I soon realised though that it was bumps/blisters in my paint itself. As a quick remedy I thought I'd wet sand them out and compound to finish off. I did that in the middle of August, but didn't get a chance to compound afterwards, only wet sand. Now it's mid October and I'm just getting around to compounding it, but on close inspection the bumps are back!
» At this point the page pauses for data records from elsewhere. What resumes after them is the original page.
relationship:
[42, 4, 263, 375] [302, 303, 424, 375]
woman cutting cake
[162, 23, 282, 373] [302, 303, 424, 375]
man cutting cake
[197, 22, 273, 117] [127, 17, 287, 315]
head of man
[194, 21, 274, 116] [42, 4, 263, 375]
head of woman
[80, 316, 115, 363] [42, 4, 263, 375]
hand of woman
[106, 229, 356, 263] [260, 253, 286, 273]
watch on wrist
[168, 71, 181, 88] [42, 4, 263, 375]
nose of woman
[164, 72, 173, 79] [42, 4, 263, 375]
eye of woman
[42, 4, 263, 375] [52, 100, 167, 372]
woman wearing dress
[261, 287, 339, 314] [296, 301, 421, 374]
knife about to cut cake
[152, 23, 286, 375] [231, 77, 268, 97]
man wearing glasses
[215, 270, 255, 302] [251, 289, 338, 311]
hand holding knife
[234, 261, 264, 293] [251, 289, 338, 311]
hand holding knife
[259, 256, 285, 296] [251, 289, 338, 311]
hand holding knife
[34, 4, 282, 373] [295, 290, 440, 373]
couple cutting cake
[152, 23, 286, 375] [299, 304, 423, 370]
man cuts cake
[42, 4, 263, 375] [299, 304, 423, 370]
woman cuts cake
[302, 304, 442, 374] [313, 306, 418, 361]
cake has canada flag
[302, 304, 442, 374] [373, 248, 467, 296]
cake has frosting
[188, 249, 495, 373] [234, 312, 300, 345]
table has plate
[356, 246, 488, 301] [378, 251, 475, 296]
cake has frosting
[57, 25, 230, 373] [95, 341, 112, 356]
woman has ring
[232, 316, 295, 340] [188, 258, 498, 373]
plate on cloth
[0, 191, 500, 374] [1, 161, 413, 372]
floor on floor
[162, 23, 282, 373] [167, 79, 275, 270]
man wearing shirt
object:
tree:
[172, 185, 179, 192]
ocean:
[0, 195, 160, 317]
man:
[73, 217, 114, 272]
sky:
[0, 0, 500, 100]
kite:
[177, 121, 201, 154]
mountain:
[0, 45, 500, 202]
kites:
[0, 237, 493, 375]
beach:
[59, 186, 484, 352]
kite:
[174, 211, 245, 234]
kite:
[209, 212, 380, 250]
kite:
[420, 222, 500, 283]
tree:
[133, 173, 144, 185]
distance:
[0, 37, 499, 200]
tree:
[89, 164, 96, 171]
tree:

They were not visible a week ago, so I guess it's taken a couple of months to reappear. The question is, does anyone know what's causing this, and why they're suddenly appearing? Someone suggested it's indicative of trapped moisture coming up. The panels are Aluminium and I've owned this car for over 3 years. In that time I haven't painted the bonnet or the rear quarter, so it must have been done some time before that, most likely about 6 or 7 years ago! What then is causing this sudden flare up? One suspicion I have is that I had the front wing and door painted in the summer at a body shop. Whilst the panels they did are flawless, is it possible that something happened to contaminate the old bonnet and rear quarter? Ferric cross contamination or something? But how would that get _under_ the paint to cause it to lift?


----------